The decision, which takes effect on Monday, 8th September 2025, introduces a De Minimis threshold value of $300, below which imported goods will be exempt from customs duties and taxes.
Abdullahi Maiwada, National Public Relations Officer for the Comptroller General of Customs, made this known in a statement, nothing that the decision underscores the agency’s dual focus on facilitating legitimate trade while maintaining rigorous standards of officer conduct.
The measure, approved during the Board’s 63rd regular meeting chaired by the Honourable Minister of Finance and Coordinating Minister of the Economy, Mr. Wale Edun, is designed to align Nigeria with global best practices in trade facilitation.
It specifically applies to low-value consignments imported through express shipments or carried as passenger baggage, providing long-awaited clarity for e-commerce stakeholders and travellers alike.
By definition, “the De Minimis threshold is the value below which imported goods are exempted from payment of customs duties and related taxes established by the national legislation.” After reviewing international standards, the Board settled on $300 as Nigeria’s official threshold.
This exemption will apply to e-commerce consignments and passenger baggage, though it is restricted to four importations per person annually. The policy framework draws authority from the Nigeria Customs Service Act, 2023, as well as international agreements including the World Trade Organisation Trade Facilitation Agreement.

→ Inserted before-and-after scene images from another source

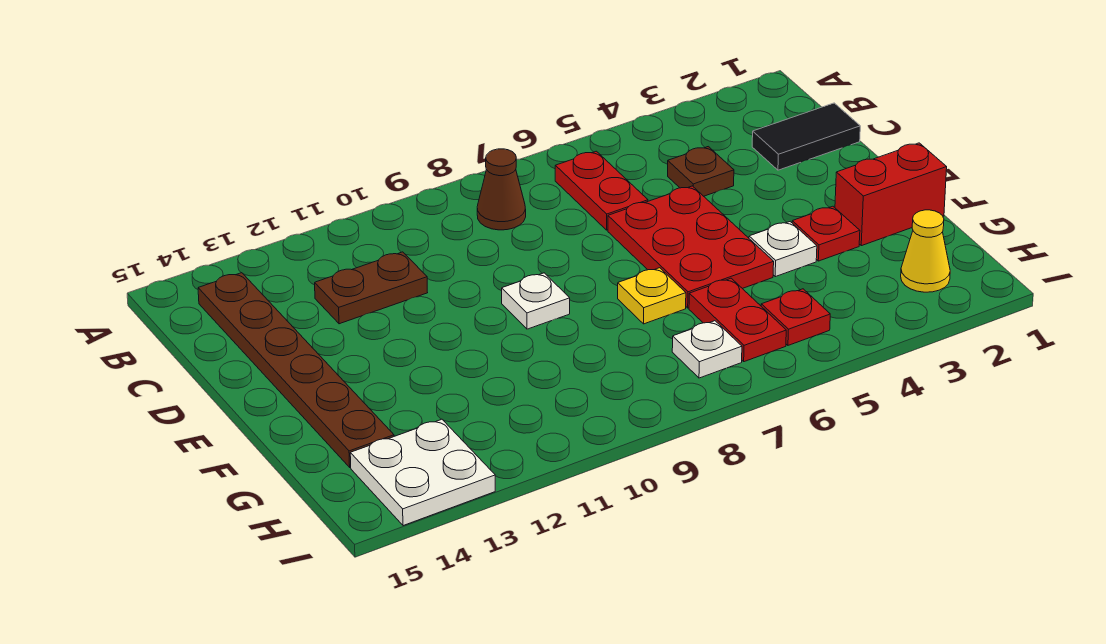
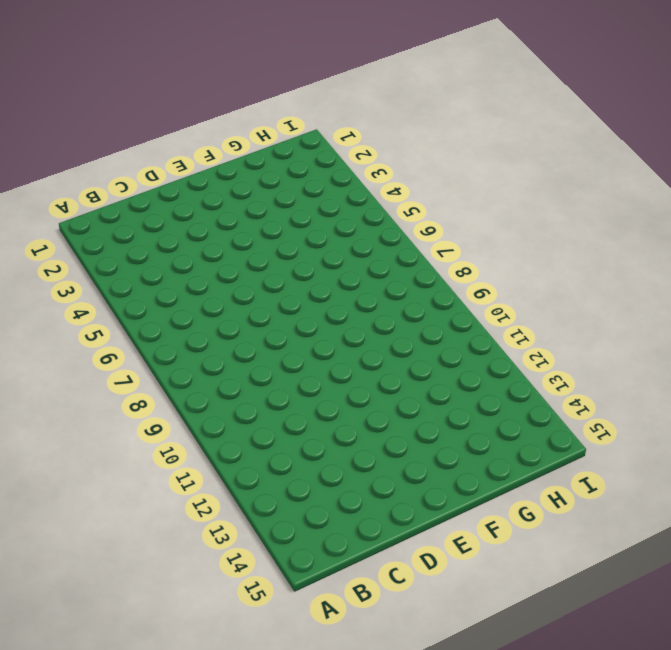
none -> red 1x2 plate [555,151,648,230]
none -> brown 1x1 cone [477,149,526,230]
none -> brown 1x6 plate [198,273,394,467]

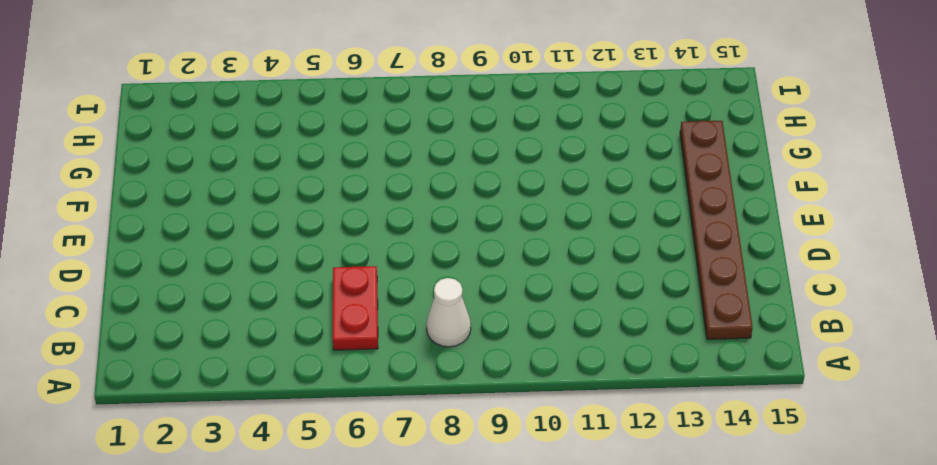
white 1x1 cone [426,278,471,347] -> brown 1x1 cone [477,149,526,230]
none -> black 1x2 tile [752,103,860,170]
none -> brown 1x1 plate [668,147,734,196]
none -> brown 1x2 plate [315,252,428,324]

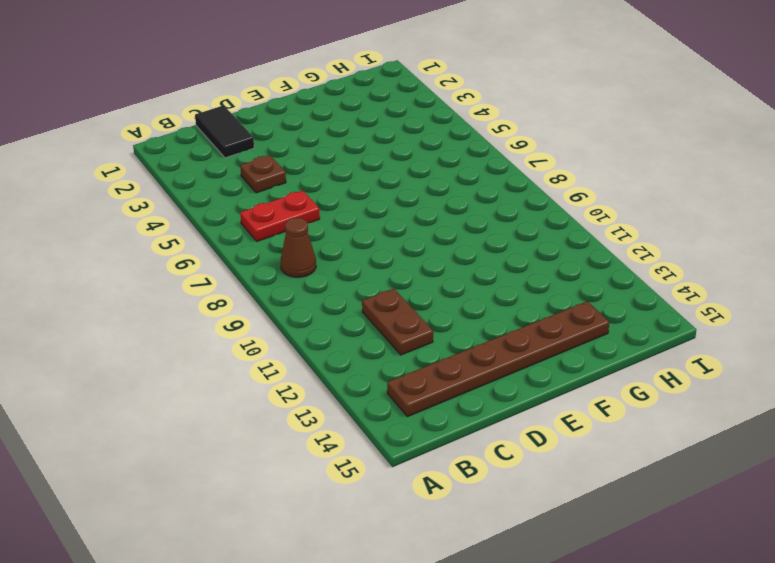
none -> red 2x3 plate [608,186,774,308]
none -> white 1x1 plate [502,273,570,329]
none -> red 1x2 brick [835,143,947,246]

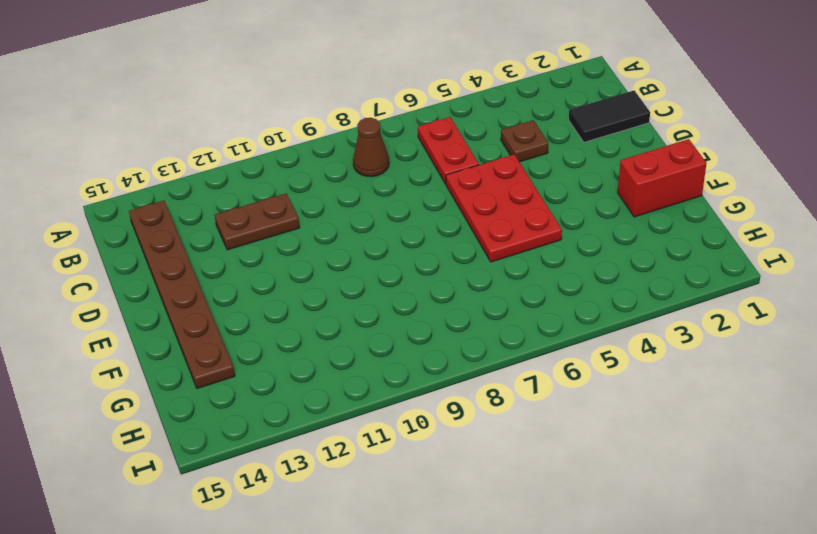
none -> white 1x1 plate [502,273,570,329]
none -> red 1x1 plate [792,206,860,261]
none -> white 1x1 plate [749,222,817,277]

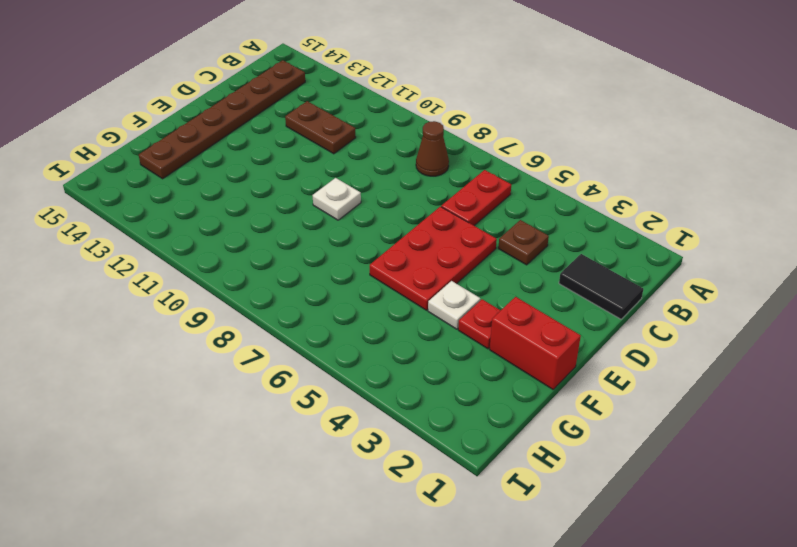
none -> yellow 1x1 plate [618,268,686,324]
none -> red 1x2 plate [689,278,786,362]
none -> yellow 1x1 cone [901,210,950,292]

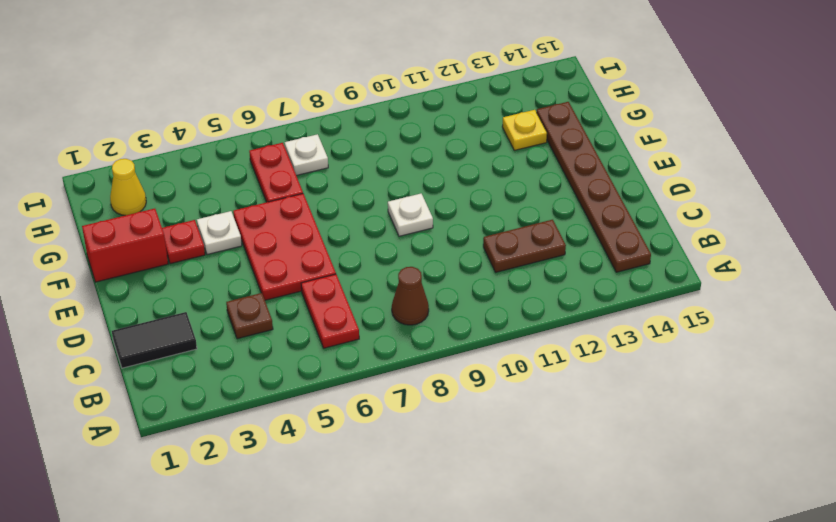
yellow 1x1 plate [502,110,547,150] -> yellow 1x1 plate moved to [618,268,686,324]
none -> red 1x1 plate [761,289,830,345]
none -> white 2x2 plate [350,419,495,526]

Under the new regulations, goods valued at or below $300 will be exempt from import duties and taxes, provided they are not prohibited or restricted items. The framework ensures “immediate release and clearance of eligible consignments without post-release documentation,” significantly streamlining the process for small packages.

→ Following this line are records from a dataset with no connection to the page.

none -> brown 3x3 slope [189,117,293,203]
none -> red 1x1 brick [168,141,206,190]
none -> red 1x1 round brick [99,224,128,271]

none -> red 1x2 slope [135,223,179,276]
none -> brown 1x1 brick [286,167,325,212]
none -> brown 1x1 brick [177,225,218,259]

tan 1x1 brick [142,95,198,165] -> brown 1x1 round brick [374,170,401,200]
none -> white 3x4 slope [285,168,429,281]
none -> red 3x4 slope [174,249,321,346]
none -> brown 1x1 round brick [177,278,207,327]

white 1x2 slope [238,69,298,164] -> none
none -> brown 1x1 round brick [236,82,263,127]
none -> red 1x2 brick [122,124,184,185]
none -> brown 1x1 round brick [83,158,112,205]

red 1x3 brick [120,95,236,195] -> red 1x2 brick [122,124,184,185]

However, the Board also issued a stern warning against abuse, mandating “strict enforcement measures against stakeholders who attempt to manipulate invoices or evade duty obligations.” Penalties for non-compliance include forfeiture, arrest, and other sanctions under the Customs Act.
To support implementation, the Nigeria Customs Service will establish multi-channel helpdesk platforms to serve as “direct points of engagement for stakeholders, providing timely guidance on compliance requirements, addressing inquiries, and resolving complaints.” This initiative is expected to stimulate cross-border e-commerce, reduce clearance delays, and strengthen Nigeria’s position as a regional trade leader.
In a related development, the Board addressed recent disciplinary matters, approving the demotion of two officers to lower ranks following viral videos showing misconduct. The sanctioned officers must undergo “mandatory medical re-evaluation by a medical board to determine their fitness to remain in the service.” Conversely, two other officers were reinstated after favourable reconsideration of their cases.
The Board issued a “stern warning to all officers against the abuse of banned substances and other forms of unethical behaviour,” emphasising that such conduct “will not be tolerated under any circumstances.” The Service reaffirmed its commitment to “accountability, discipline, and integrity in discharging its statutory mandate,” vowing to continue strengthening public trust through transparent processes and strict ethical enforcement.